Charles Schwab's UK Managing Director Richard Flynn said

investors have had a warning shot this week about equity market

valuations from Fed Chair Jerome Powell, who described them as

"fairly highly valued".

"For retail investors there are a few more reasons to be

concerned about equities at the moment than be confident," Flynn

said, adding that the sharp rise in share prices in recent years

has left many with risk profiles more exposed than normal.

YEN WOBBLE

In foreign exchange markets, the dollar index

held onto overnight gains at 97.82. That left yen bulls in a

spot of bother after some piled into long yen positions after

the Bank of Japan's hawkish hold on policy last week.

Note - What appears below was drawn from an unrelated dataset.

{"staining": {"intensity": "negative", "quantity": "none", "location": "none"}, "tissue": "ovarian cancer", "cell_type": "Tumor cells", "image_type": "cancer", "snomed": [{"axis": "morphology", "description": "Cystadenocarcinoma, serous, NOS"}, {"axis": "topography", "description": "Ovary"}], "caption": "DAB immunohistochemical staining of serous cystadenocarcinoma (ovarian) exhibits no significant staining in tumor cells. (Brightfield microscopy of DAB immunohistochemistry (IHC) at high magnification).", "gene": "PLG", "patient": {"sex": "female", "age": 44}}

"A lot of guys, whether they're macro or discretionary, have

been on the wrong foot looking for dollar/yen to trade lower and

that dollar/yen move would certainly be causing some concerns,"

said Tony Sycamore, an analyst at IG.

That spilled into yen crosses, with the Swiss franc hitting

an all-time high on the Japanese currency and the

euro hovering at over a one-year peak at 174.66, just

below a record top of 175.90.

The Swiss National Bank also played its part as it held interest

rates at zero on Thursday in its first pause since late 2023.

SNB Chairman Martin Schlegel has repeatedly said there are

high hurdles to reintroducing a negative interest rate, a policy

which sparked concerns from savers and pension funds when used

from December 2014 to September 2022.

However, some analysts believe it will have to go lower in

due course.

"We do not think that this is the end of the rate-cutting

cycle," said Adrian Prettejohn, Europe economist at Capital

Economics, explaining that Swiss inflation was likely to average

around zero next year.

ASIA TAKES A BREATHER

Asian shares had also taken a breather overnight after a

strong rally in many of the major markets there this year.

MSCI's broadest index of Asia-Pacific shares outside Japan

slipped 0.4%, having rallied over 5% for the

month and 9% for the quarter. Japan's Nikkei rose 0.3%,

after jumping 7% for the month and 13% for the quarter.

Chinese shares continue to outperform, with blue chips

0.6% higher and Hong Kong's Hang Seng dipping

0.2%. Chinese tech shares are up for the eighth

straight week, the longest winning streak on record on AI

optimism.

The Treasuries market see-sawed as markets absorbed a huge

amount of corporate and government bond supply. The benchmark

U.S. 10-year Treasury note yield was flat at

4.1408%, having risen 3 basis points overnight, reversing

Monday's fall.

The Treasury Department will also auction $44 billion in

seven-year notes later, following auctions of

five-year and two-year notes earlier in the week.